---------- Given data ----------

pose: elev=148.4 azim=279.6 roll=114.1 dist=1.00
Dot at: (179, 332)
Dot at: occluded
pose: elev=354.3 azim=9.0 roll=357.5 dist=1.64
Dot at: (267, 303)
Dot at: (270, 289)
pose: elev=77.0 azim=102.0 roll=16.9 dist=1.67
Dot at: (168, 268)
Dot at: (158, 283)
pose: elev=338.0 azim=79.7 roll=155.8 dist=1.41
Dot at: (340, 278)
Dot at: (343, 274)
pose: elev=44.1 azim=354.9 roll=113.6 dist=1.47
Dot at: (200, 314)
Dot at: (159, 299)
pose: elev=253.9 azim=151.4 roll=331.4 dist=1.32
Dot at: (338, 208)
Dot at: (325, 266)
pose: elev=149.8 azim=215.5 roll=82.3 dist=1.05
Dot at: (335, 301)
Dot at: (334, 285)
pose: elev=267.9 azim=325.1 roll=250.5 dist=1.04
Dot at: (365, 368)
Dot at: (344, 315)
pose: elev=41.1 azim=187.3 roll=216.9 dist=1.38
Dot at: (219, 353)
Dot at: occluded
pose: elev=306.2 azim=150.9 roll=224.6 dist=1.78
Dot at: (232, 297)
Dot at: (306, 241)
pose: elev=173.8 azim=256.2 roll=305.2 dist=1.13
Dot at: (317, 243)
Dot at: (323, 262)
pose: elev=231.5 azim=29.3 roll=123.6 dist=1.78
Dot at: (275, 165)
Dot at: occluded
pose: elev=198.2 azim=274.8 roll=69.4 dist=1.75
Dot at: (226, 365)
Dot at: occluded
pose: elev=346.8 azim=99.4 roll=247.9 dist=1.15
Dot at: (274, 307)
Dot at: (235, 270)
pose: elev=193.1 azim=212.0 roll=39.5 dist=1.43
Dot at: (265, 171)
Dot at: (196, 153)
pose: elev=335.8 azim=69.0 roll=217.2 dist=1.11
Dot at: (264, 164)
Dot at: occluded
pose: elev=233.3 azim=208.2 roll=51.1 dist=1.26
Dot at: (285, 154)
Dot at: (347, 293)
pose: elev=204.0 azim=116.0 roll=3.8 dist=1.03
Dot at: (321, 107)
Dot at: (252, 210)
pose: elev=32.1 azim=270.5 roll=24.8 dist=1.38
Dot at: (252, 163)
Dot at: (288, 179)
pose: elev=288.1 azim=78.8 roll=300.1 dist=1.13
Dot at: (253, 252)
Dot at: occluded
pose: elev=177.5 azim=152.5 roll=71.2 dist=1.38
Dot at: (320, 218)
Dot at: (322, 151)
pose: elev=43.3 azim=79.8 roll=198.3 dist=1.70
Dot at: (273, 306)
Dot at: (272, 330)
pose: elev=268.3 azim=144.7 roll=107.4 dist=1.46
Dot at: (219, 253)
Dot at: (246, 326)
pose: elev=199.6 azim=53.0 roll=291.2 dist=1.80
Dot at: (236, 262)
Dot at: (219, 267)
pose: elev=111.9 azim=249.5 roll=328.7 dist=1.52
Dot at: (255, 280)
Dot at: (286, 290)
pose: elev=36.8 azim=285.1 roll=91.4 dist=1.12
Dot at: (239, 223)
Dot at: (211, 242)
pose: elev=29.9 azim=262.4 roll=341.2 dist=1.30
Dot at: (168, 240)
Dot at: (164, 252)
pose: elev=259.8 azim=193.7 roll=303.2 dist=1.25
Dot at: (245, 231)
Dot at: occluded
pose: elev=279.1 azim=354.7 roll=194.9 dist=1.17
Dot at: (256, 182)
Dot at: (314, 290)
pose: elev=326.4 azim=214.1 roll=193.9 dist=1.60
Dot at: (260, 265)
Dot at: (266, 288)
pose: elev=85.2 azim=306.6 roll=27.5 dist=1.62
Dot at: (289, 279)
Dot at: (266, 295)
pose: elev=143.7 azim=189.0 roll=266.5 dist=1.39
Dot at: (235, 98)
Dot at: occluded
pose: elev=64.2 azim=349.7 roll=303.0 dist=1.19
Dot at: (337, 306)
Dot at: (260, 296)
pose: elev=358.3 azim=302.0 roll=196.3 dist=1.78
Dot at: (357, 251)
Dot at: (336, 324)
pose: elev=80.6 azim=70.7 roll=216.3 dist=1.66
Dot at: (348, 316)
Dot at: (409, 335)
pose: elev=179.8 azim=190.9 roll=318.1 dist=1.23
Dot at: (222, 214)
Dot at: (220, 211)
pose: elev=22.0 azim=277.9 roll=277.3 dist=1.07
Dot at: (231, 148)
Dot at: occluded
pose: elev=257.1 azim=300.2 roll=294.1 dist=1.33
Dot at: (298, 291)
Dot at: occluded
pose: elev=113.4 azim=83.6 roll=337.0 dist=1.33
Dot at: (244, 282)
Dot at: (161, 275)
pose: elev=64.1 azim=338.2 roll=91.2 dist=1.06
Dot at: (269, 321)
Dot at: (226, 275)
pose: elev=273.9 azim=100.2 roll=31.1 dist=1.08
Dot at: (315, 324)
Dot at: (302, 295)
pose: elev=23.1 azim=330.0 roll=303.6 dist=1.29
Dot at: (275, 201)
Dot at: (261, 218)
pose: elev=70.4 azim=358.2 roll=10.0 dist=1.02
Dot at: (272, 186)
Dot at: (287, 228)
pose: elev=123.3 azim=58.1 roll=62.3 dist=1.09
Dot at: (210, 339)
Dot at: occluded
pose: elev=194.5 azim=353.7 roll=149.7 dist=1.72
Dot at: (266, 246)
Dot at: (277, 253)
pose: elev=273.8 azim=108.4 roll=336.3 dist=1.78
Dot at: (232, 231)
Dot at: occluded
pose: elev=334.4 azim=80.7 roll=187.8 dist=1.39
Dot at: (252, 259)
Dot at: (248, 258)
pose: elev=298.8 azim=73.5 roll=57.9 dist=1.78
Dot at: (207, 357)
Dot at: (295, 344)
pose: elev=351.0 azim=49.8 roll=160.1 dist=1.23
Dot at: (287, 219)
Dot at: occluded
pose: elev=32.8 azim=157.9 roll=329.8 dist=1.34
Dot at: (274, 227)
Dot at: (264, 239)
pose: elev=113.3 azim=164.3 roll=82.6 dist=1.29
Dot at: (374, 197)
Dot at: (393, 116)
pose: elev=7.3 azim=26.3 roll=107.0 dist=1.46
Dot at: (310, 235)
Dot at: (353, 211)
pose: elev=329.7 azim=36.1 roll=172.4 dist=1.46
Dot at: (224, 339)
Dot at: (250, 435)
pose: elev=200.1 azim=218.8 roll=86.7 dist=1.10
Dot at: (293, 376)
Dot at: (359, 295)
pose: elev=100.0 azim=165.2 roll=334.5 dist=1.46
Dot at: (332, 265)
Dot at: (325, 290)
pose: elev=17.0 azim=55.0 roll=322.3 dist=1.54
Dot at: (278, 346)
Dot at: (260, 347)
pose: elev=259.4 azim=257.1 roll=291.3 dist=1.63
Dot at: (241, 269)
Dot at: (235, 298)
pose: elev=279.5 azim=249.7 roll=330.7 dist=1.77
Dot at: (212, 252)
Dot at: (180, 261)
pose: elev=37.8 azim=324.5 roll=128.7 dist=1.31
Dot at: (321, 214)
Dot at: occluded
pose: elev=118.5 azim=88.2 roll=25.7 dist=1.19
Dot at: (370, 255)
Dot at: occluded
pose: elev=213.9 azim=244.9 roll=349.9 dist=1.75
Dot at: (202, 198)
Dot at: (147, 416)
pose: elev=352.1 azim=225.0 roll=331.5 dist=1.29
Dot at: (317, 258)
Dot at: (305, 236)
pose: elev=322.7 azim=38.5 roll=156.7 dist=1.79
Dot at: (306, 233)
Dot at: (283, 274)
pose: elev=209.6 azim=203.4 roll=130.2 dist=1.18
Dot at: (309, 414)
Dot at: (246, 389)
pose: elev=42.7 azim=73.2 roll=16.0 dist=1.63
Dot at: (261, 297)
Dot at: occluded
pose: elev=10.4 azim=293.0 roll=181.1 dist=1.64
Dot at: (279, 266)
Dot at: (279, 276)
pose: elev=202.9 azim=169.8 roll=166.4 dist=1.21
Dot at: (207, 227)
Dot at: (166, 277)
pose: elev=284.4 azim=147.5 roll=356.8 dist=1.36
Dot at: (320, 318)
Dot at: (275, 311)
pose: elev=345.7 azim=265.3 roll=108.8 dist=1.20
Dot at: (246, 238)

----------

Copy out, word for word, the lines of the entries above that run from the line containing "pose: elev=279.5 azim=249.7" through the line containing "Dot at: (305, 236)", inclusive.

▸ **Result of this exercise**
pose: elev=279.5 azim=249.7 roll=330.7 dist=1.77
Dot at: (212, 252)
Dot at: (180, 261)
pose: elev=37.8 azim=324.5 roll=128.7 dist=1.31
Dot at: (321, 214)
Dot at: occluded
pose: elev=118.5 azim=88.2 roll=25.7 dist=1.19
Dot at: (370, 255)
Dot at: occluded
pose: elev=213.9 azim=244.9 roll=349.9 dist=1.75
Dot at: (202, 198)
Dot at: (147, 416)
pose: elev=352.1 azim=225.0 roll=331.5 dist=1.29
Dot at: (317, 258)
Dot at: (305, 236)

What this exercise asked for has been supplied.